- WHAT THIS EXERCISE ASKS:
(A) Translate this sentence from the HogMail newsletter into French: "Creating an Ideal Customer Profile (ICP) is one of the most important things we've ever done."
(B) Carry on writing the HogMail newsletter, starting right after its last sentence.

- TEXT PROVIDED:
The latest from the PostHog community

HogMail #17: The personal traits that can't be taught

Nov 23, 2022

Welcome to HogMail, our newsletter featuring the best of the PostHog blog, tutorials, product guides, and curated articles on building great products and companies. We send it every two weeks. Signup here so you don't miss it.

Welcome insight seekers, very British ContentHog here. Some quick updates for you:

Coming up: how we made revenue go up and to the right, the important traits you can't coach, and more.

– Andy Vandervell, ContentHog

#posthog-blog

🚀 How we found our Ideal Customer Profile: Creating an Ideal Customer Profile (ICP) is one of the most important things we've ever done. Why? Look at that graph.

📲 How we built an app server (MVP to billions of events): Marius dives deep into how PostHog apps went from three-day MVP to a service handling billions of events.

💰 How to run finance at your startup without hiring a finance person Charles shares his practical guide to how we run finance without a dedicated finance role – essential read for startups.

#tutorials-and-guides

🧰 How to set up cross domain tracking in PostHog: Do you use multiple domains or subdomains? This guide explains how to track users across them.

- INFORMATION GIVEN:

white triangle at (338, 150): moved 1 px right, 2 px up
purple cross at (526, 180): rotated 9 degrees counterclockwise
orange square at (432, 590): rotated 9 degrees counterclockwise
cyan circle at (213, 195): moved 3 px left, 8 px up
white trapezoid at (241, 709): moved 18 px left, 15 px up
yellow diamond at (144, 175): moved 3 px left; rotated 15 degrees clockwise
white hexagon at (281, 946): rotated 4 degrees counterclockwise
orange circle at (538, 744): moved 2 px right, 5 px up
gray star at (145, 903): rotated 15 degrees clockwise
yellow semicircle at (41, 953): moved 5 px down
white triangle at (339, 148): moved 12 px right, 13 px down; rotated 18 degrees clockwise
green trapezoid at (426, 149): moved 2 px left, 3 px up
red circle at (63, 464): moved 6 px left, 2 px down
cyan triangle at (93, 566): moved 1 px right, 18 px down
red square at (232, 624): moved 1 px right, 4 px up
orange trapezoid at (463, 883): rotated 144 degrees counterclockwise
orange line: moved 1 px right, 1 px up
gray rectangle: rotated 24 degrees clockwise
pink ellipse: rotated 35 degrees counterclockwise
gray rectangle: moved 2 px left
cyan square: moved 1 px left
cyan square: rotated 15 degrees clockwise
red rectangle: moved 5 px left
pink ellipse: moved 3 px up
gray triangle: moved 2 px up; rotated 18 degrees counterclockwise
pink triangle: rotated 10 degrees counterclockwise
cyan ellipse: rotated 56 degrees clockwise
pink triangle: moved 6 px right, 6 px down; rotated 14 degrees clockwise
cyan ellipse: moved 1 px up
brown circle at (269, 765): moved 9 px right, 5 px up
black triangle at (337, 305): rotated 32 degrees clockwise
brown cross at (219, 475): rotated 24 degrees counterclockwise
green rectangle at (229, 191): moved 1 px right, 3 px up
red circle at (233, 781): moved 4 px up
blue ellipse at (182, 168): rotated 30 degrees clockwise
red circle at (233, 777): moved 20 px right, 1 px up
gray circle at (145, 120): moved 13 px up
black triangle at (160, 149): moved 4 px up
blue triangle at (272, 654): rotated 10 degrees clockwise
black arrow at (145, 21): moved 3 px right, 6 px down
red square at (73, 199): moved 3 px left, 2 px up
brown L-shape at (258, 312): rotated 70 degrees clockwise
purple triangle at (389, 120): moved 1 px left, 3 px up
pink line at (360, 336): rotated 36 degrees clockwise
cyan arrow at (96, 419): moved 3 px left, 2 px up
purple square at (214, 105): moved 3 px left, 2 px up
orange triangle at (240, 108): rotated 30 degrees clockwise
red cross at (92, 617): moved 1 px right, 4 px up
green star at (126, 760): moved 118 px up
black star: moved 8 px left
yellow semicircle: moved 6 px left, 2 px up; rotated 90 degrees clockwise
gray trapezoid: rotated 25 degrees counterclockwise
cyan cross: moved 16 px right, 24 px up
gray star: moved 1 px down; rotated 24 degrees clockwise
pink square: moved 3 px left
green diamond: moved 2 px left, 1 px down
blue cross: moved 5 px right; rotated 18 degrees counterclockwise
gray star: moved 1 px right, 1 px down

- EXERCISE ANSWERS:
(A) Créer un profil client idéal (ICP) est l'une des choses les plus importantes que nous ayons jamais faites.

(B)
👯‍♀️ Understanding group analytics: frontend vs backend implementations: The two different ways to implement group analytics, so you can understand how companies use your product.

📈 How Brainboard raised conversion rates by 350% with PostHog: Learn how DevOps platform Brainboard uses PostHog as their single source of truth.

#good-reads

How Intercom Grows explores how Intercom grew from $1m to $100m ARR in just five years. Some takeaways:

  • Growth really exploded when they unbundled their product and embraced a Jobs To Be Done model to marketing their product.

  • Avoid inflexible pricing models. Intercom employs different pricing strategies to address different ends of the market – self-service for small and mid-market companies, and complex sales for high-value enterprises.

  • An effective content strategy + paid retargeting is a great way to keep potential customers warm and convince them to try your product.

How to communicate effectively as a developer by Karl Sutt provides some useful tactical advice for developers:

  • Slack et al. can drive people toward what Karl calls "low-resolution writing" – i.e. messages like "this [thing] isn't working" that don't communicate context. Even in Slack, it's worth taking time to craft useful messages with proper context.

  • Good communication starts from taking an "unselfish perspective" – do what's easy for the reader, not for you, and don't expect readers to put up with your quirks.

  • Bad writing compounds – all readers have to expend energy to digest and understand it, leading to frustration and inaction.

Traits You Can Change, and Traits You Can't via StaySaaSy:

  • It's important to understand what traits can be coached and which can't when hiring or developing talent. Not doing so leads to missed opportunities or wasted time investing in the wrong people.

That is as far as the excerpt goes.